How come? Because someone came to tell us people were looking for us. Who can it be? Guests! Special guests! Yoyneh the bagel maker and his family have arrived. A new gangful! We go through the whole song-and-dance. First Brokheh kisses her parents. Then Elye kisses his in-laws. Then Pinye kisses his friend-in-laws. Then Beeber kisses them too. “Who’s this?” Yoyneh and his wife want to know. “I’m Beeber,” says Beeber. Pinye begins to laugh. My mother cries. Elye squirms. He glares at my mother and tugs his beard. But there’s nothing he can say. If you can’t spare a few tears for your in-laws, for whom can you?

“How did you run the border? Who stole your things and where?”

That’s our first question. They have a bunch of stories for us. But I don’t have the patience to listen. I go off to a corner with Alte.

Remember Alte? She still has two braids and looks like a bagel twist but she’s gotten older. I told her about Goldeleh, and about my friends Mendl and Big Motl, and about Ezrah and Fraulein Seitchik, and about the doctor who looks at your eyes. From there I went on to Vienna, and the Alliance, and Cracow and Lemberg, and running the border and saving our lives. I didn’t leave anything out.

Alte listened and told me her own story. Her father had been wanting to go to America for some time. Not her mother Riveleh, though. That is, it was Riveleh’s family that was against it. They said you had to slave in America and Riveleh wasn’t used to hard work. But after she and Yoyneh went bankrupt and their creditors started knocking on the door, there was nothing to do but sell everything and go.
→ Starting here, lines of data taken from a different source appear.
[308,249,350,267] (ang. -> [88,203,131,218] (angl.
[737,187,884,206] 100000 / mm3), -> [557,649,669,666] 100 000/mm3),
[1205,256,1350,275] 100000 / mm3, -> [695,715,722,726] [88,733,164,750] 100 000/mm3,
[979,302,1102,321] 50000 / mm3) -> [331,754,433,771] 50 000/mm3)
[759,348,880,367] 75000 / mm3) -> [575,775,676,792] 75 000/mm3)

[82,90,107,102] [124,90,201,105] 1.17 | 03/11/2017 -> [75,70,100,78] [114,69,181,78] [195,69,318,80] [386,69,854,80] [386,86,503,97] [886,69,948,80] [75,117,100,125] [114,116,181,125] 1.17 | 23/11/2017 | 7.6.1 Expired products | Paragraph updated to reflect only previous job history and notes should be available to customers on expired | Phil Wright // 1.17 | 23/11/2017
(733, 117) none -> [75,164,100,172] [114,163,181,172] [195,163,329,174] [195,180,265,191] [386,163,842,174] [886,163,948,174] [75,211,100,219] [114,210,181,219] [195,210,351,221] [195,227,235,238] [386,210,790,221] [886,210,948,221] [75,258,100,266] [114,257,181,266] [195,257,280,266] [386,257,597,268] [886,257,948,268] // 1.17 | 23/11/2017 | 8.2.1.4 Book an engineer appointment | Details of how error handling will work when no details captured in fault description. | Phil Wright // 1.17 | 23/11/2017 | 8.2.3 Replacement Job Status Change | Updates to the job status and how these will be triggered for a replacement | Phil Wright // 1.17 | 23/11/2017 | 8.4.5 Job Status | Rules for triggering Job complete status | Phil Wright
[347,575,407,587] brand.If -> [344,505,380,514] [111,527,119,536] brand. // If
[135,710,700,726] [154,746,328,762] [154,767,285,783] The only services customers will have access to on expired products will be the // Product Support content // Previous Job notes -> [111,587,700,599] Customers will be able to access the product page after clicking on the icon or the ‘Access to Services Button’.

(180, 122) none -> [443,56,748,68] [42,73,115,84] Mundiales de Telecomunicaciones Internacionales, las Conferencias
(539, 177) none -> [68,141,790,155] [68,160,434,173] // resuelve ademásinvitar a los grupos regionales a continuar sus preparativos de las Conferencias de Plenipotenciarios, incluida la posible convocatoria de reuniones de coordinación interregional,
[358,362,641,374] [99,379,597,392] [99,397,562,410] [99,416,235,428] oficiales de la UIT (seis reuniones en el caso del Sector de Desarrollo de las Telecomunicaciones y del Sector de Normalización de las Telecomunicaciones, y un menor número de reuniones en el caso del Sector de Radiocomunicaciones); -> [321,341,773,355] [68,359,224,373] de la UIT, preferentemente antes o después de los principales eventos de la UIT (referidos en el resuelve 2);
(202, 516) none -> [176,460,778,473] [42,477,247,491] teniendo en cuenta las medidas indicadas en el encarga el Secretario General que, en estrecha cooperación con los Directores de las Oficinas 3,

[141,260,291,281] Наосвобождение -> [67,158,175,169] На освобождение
There was one thing Riveleh refused to part with: a chemise Yoyneh had bought her back in the days when business was good. “What do you need a chemise for? Who wears them in America?” Yoyneh asked. “What do you mean, what do I need it for?” answered Riveleh. “For years I dreamed of a chemise, and now that I have one you want me to sell it?” Day and night that chemise was all they talked about. Riveleh’s family took her side. She and Yoyneh fought all the time. It almost led to a divorce.